Shares of Global Eagle Entertainment (NASDAQ:ENT) jumped Wednesday after the company reported results for the first nine months of 2017. With this report and the subsequent quarterly filings with the SEC, Global Eagle expects to no longer be under threat of delisting from the Nasdaq. The stock was up about 14% at noon EST.
Global Eagle reported nine-month revenue of $460 million, up 23% year over year. The acquisition of Emerging Markets Communications in mid-2016, along with growing service revenue in the connectivity business, drove the double-digit increase.
Turning to the bottom line, Global Eagle reported a net loss of $222 million, or $2.57 per share.
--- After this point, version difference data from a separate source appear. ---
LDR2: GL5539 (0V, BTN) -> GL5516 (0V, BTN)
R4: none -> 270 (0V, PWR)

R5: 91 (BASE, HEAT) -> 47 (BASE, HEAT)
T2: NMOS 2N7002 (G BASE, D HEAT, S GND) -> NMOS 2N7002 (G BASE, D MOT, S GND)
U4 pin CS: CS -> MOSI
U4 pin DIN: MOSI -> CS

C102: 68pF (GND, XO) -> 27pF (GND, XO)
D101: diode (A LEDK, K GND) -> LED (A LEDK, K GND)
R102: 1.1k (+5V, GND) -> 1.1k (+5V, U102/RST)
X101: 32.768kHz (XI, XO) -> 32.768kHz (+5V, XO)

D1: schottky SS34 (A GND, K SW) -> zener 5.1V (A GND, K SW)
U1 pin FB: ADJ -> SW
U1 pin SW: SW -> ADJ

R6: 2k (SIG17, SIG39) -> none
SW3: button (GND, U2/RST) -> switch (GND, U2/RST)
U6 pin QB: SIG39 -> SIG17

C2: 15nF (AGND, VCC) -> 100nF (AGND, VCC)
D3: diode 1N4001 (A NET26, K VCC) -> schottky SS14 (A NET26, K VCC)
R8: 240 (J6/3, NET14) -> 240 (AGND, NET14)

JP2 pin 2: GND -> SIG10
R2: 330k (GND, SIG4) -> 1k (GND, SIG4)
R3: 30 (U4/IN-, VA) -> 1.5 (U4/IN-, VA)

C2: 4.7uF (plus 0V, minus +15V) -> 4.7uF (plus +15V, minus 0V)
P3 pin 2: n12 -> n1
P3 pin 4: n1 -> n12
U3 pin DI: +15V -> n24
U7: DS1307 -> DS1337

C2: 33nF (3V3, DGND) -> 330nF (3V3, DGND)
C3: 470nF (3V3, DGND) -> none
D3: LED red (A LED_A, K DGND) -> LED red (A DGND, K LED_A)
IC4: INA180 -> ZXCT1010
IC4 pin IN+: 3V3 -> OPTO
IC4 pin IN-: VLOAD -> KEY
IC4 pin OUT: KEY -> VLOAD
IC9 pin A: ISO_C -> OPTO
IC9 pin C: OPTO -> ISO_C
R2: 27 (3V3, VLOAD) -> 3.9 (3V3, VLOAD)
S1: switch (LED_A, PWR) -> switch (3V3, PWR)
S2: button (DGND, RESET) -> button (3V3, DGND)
Total expenses soared 38.4% year over year to $619.9 million, due in part to a $78 million goodwill impairment charge, while interest expense jumped five-fold to $43.9 million. Adjusted earnings before interest, taxes, depreciation, and amortization was $48.3 million, up from $38.2 million in the prior-year period.
With this nine-month report, Global Eagle is no longer behind on its SEC reporting. "Today, we become current with our SEC reporting and will have met all of Nasdaq's conditions for continued listing," said Global Eagle CEO Jeff Leddy.
Shares of Global Eagle have tumbled over the past few years, down 85% from its five-year high even after Wednesday's rise. Global Eagle expects to lower its operating expenses in 2018 while improving margins and cash flow. But investors should remember that this is an unprofitable company that still has a lot of work to do.